**INSTRUCTION**
Copy out every line of the data exactly.

[Records excerpted from a collection]
━━━━━━━━

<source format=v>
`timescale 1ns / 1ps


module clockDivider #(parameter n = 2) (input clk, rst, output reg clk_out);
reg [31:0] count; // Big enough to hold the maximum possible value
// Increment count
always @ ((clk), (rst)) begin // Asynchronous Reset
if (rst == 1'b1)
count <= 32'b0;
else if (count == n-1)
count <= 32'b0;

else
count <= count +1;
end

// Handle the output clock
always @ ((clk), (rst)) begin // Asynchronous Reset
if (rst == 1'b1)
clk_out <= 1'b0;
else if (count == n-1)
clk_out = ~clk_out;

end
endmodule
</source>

━━━━━━━━

**REPLY**
<source format=v>
`timescale 1ns / 1ps


module clockDivider #(parameter n = 2) (input clk, rst, output reg clk_out);
reg [31:0] count; // Big enough to hold the maximum possible value
// Increment count
always @ ((clk), (rst)) begin // Asynchronous Reset
if (rst == 1'b1)
count <= 32'b0;
else if (count == n-1)
count <= 32'b0;

else
count <= count +1;
end

// Handle the output clock
always @ ((clk), (rst)) begin // Asynchronous Reset
if (rst == 1'b1)
clk_out <= 1'b0;
else if (count == n-1)
clk_out = ~clk_out;

end
endmodule
</source>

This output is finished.